===== GIVEN INFORMATION =====
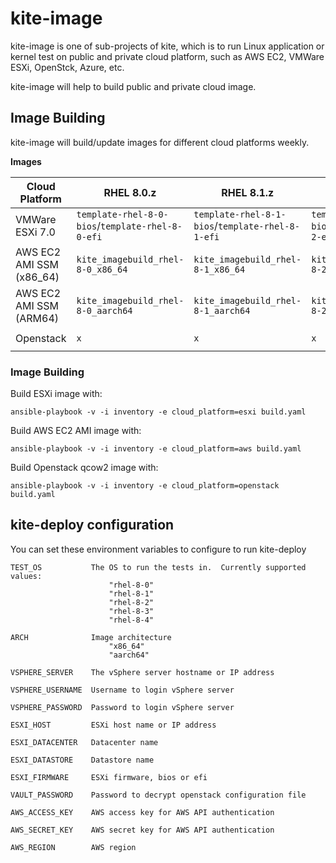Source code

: # kite-image

kite-image is one of sub-projects of kite, which is to run Linux application or kernel test on public and private cloud platform, such as AWS EC2, VMWare ESXi, OpenStck, Azure, etc.

kite-image will help to build public and private cloud image.

## Image Building

kite-image will build/update images for different cloud platforms weekly.

**Images**

| Cloud Platform | RHEL 8.0.z | RHEL 8.1.z | RHEL 8.2.z | RHEL 8.3.z | RHEL 8.y |
| ---- | ---- | ---- | ---- | ---- | ---- |
| VMWare ESXi 7.0 | `template-rhel-8-0-bios`/`template-rhel-8-0-efi` | `template-rhel-8-1-bios`/`template-rhel-8-1-efi` | `template-rhel-8-2-bios`/`template-rhel-8-2-efi` | `template-rhel-8-3-bios`/`template-rhel-8-3-efi` | `template-rhel-8-4-bios`/`template-rhel-8-4-efi` |
| AWS EC2 AMI SSM (x86_64) | `kite_imagebuild_rhel-8-0_x86_64` | `kite_imagebuild_rhel-8-1_x86_64` | `kite_imagebuild_rhel-8-2_x86_64` | `kite_imagebuild_rhel-8-3_x86_64` | `kite_imagebuild_rhel-8-4_x86_64` |
| AWS EC2 AMI SSM (ARM64) | `kite_imagebuild_rhel-8-0_aarch64` | `kite_imagebuild_rhel-8-1_aarch64` | `kite_imagebuild_rhel-8-2_aarch64` | `kite_imagebuild_rhel-8-3_aarch64` | `kite_imagebuild_rhel-8-4_aarch64` |
| Openstack | `x` | `x` | `x` | ` kite-openstack-rhel-8-3 ` | ` kite-openstack-rhel-8-4 ` |


### Image Building

Build ESXi image with:

    ansible-playbook -v -i inventory -e cloud_platform=esxi build.yaml

Build AWS EC2 AMI image with:

    ansible-playbook -v -i inventory -e cloud_platform=aws build.yaml

Build Openstack qcow2 image with:

    ansible-playbook -v -i inventory -e cloud_platform=openstack build.yaml

## kite-deploy configuration

You can set these environment variables to configure to run kite-deploy

    TEST_OS           The OS to run the tests in.  Currently supported values:
                          "rhel-8-0"
                          "rhel-8-1"
                          "rhel-8-2"
                          "rhel-8-3"
                          "rhel-8-4"

    ARCH              Image architecture
                          "x86_64"
                          "aarch64"

    VSPHERE_SERVER    The vSphere server hostname or IP address

    VSPHERE_USERNAME  Username to login vSphere server

    VSPHERE_PASSWORD  Password to login vSphere server

    ESXI_HOST         ESXi host name or IP address

    ESXI_DATACENTER   Datacenter name

    ESXI_DATASTORE    Datastore name

    ESXI_FIRMWARE     ESXi firmware, bios or efi

    VAULT_PASSWORD    Password to decrypt openstack configuration file

    AWS_ACCESS_KEY    AWS access key for AWS API authentication

    AWS_SECRET_KEY    AWS secret key for AWS API authentication

    AWS_REGION        AWS region
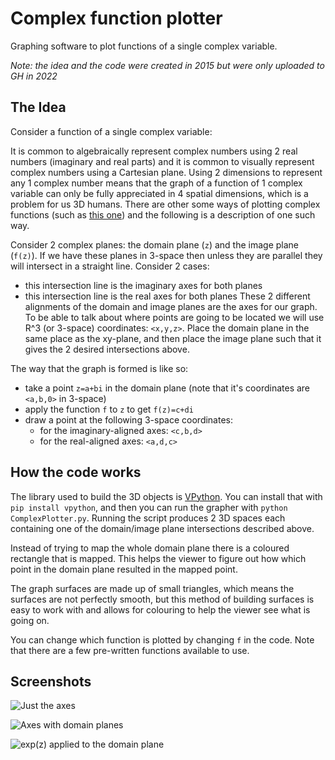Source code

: # Complex function plotter

Graphing software to plot functions of a single complex variable. 


_Note: the idea and the code were created in 2015 but were only uploaded to GH in 2022_

## The Idea

Consider a function of a single complex variable:

It is common to algebraically represent complex numbers using 2 real numbers (imaginary and real parts) and it is common to visually represent complex numbers using a Cartesian plane. Using 2 dimensions to represent any 1 complex number means that the graph of a function of 1 complex variable can only be fully appreciated in 4 spatial dimensions, which is a problem for us 3D humans. There are other some ways of plotting complex functions (such as [this one](http://davidbau.com/conformal/#z)) and the following is a description of one such way.

Consider 2 complex planes: the domain plane (`z`) and the image plane (`f(z)`). If we have these planes in 3-space then unless they are parallel they will intersect in a straight line. Consider 2 cases:
- this intersection line is the imaginary axes for both planes
- this intersection line is the real axes for both planes
These 2 different alignments of the domain and image planes are the axes for our graph. To be able to talk about where points are going to be located we will use R^3 (or 3-space) coordinates: `<x,y,z>`. Place the domain plane in the same place as the xy-plane, and then place the image plane such that it gives the 2 desired intersections above.

The way that the graph is formed is like so:
- take a point `z=a+bi` in the domain plane (note that it's coordinates are `<a,b,0>` in 3-space)
- apply the function `f` to `z` to get `f(z)=c+di`
- draw a point at the following 3-space coordinates:
  - for the imaginary-aligned axes: `<c,b,d>`
  - for the real-aligned axes: `<a,d,c>`

## How the code works

The library used to build the 3D objects is [VPython](https://duckduckgo.com/?t=ffab&q=vpython&ia=web). You can install that with `pip install vpython`, and then you can run the grapher with `python ComplexPlotter.py`. Running the script produces 2 3D spaces each containing one of the domain/image plane intersections described above.

Instead of trying to map the whole domain plane there is a coloured rectangle that is mapped. This helps the viewer to figure out how which point in the domain plane resulted in the mapped point.

The graph surfaces are made up of small triangles, which means the surfaces are not perfectly smooth, but this method of building surfaces is easy to work with and allows for colouring to help the viewer see what is going on.

You can change which function is plotted by changing `f` in the code. Note that there are a few pre-written functions available to use.

## Screenshots

![Just the axes](https://user-images.githubusercontent.com/48631759/200191818-84a73bac-3921-4c0c-9392-7146d5814f7a.png)

![Axes with domain planes](https://user-images.githubusercontent.com/48631759/200191837-401eb65b-6419-4d94-911f-c4e3af459125.png)

![exp(z) applied to the domain plane](https://user-images.githubusercontent.com/48631759/200191954-6b3af1cd-fdf6-4670-9217-b3f19a8f0214.png)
=====
TASK GOAL.
The answer must be an exact copy of the records, with no images in it.

EXERCISE OUTPUT.
Source code

: # kite-image

kite-image is one of sub-projects of kite, which is to run Linux application or kernel test on public and private cloud platform, such as AWS EC2, VMWare ESXi, OpenStck, Azure, etc.

kite-image will help to build public and private cloud image.

## Image Building

kite-image will build/update images for different cloud platforms weekly.

**Images**

| Cloud Platform | RHEL 8.0.z | RHEL 8.1.z | RHEL 8.2.z | RHEL 8.3.z | RHEL 8.y |
| ---- | ---- | ---- | ---- | ---- | ---- |
| VMWare ESXi 7.0 | `template-rhel-8-0-bios`/`template-rhel-8-0-efi` | `template-rhel-8-1-bios`/`template-rhel-8-1-efi` | `template-rhel-8-2-bios`/`template-rhel-8-2-efi` | `template-rhel-8-3-bios`/`template-rhel-8-3-efi` | `template-rhel-8-4-bios`/`template-rhel-8-4-efi` |
| AWS EC2 AMI SSM (x86_64) | `kite_imagebuild_rhel-8-0_x86_64` | `kite_imagebuild_rhel-8-1_x86_64` | `kite_imagebuild_rhel-8-2_x86_64` | `kite_imagebuild_rhel-8-3_x86_64` | `kite_imagebuild_rhel-8-4_x86_64` |
| AWS EC2 AMI SSM (ARM64) | `kite_imagebuild_rhel-8-0_aarch64` | `kite_imagebuild_rhel-8-1_aarch64` | `kite_imagebuild_rhel-8-2_aarch64` | `kite_imagebuild_rhel-8-3_aarch64` | `kite_imagebuild_rhel-8-4_aarch64` |
| Openstack | `x` | `x` | `x` | ` kite-openstack-rhel-8-3 ` | ` kite-openstack-rhel-8-4 ` |


### Image Building

Build ESXi image with:

    ansible-playbook -v -i inventory -e cloud_platform=esxi build.yaml

Build AWS EC2 AMI image with:

    ansible-playbook -v -i inventory -e cloud_platform=aws build.yaml

Build Openstack qcow2 image with:

    ansible-playbook -v -i inventory -e cloud_platform=openstack build.yaml

## kite-deploy configuration

You can set these environment variables to configure to run kite-deploy

    TEST_OS           The OS to run the tests in.  Currently supported values:
                          "rhel-8-0"
                          "rhel-8-1"
                          "rhel-8-2"
                          "rhel-8-3"
                          "rhel-8-4"

    ARCH              Image architecture
                          "x86_64"
                          "aarch64"

    VSPHERE_SERVER    The vSphere server hostname or IP address

    VSPHERE_USERNAME  Username to login vSphere server

    VSPHERE_PASSWORD  Password to login vSphere server

    ESXI_HOST         ESXi host name or IP address

    ESXI_DATACENTER   Datacenter name

    ESXI_DATASTORE    Datastore name

    ESXI_FIRMWARE     ESXi firmware, bios or efi

    VAULT_PASSWORD    Password to decrypt openstack configuration file

    AWS_ACCESS_KEY    AWS access key for AWS API authentication

    AWS_SECRET_KEY    AWS secret key for AWS API authentication

    AWS_REGION        AWS region
Source code

: # Complex function plotter

Graphing software to plot functions of a single complex variable. 


_Note: the idea and the code were created in 2015 but were only uploaded to GH in 2022_

## The Idea

Consider a function of a single complex variable:

It is common to algebraically represent complex numbers using 2 real numbers (imaginary and real parts) and it is common to visually represent complex numbers using a Cartesian plane. Using 2 dimensions to represent any 1 complex number means that the graph of a function of 1 complex variable can only be fully appreciated in 4 spatial dimensions, which is a problem for us 3D humans. There are other some ways of plotting complex functions (such as [this one](http://davidbau.com/conformal/#z)) and the following is a description of one such way.

Consider 2 complex planes: the domain plane (`z`) and the image plane (`f(z)`). If we have these planes in 3-space then unless they are parallel they will intersect in a straight line. Consider 2 cases:
- this intersection line is the imaginary axes for both planes
- this intersection line is the real axes for both planes
These 2 different alignments of the domain and image planes are the axes for our graph. To be able to talk about where points are going to be located we will use R^3 (or 3-space) coordinates: `<x,y,z>`. Place the domain plane in the same place as the xy-plane, and then place the image plane such that it gives the 2 desired intersections above.

The way that the graph is formed is like so:
- take a point `z=a+bi` in the domain plane (note that it's coordinates are `<a,b,0>` in 3-space)
- apply the function `f` to `z` to get `f(z)=c+di`
- draw a point at the following 3-space coordinates:
  - for the imaginary-aligned axes: `<c,b,d>`
  - for the real-aligned axes: `<a,d,c>`

## How the code works

The library used to build the 3D objects is [VPython](https://duckduckgo.com/?t=ffab&q=vpython&ia=web). You can install that with `pip install vpython`, and then you can run the grapher with `python ComplexPlotter.py`. Running the script produces 2 3D spaces each containing one of the domain/image plane intersections described above.

Instead of trying to map the whole domain plane there is a coloured rectangle that is mapped. This helps the viewer to figure out how which point in the domain plane resulted in the mapped point.

The graph surfaces are made up of small triangles, which means the surfaces are not perfectly smooth, but this method of building surfaces is easy to work with and allows for colouring to help the viewer see what is going on.

You can change which function is plotted by changing `f` in the code. Note that there are a few pre-written functions available to use.

## Screenshots

![Just the axes](https://user-images.githubusercontent.com/48631759/200191818-84a73bac-3921-4c0c-9392-7146d5814f7a.png)

![Axes with domain planes](https://user-images.githubusercontent.com/48631759/200191837-401eb65b-6419-4d94-911f-c4e3af459125.png)

![exp(z) applied to the domain plane](https://user-images.githubusercontent.com/48631759/200191954-6b3af1cd-fdf6-4670-9217-b3f19a8f0214.png)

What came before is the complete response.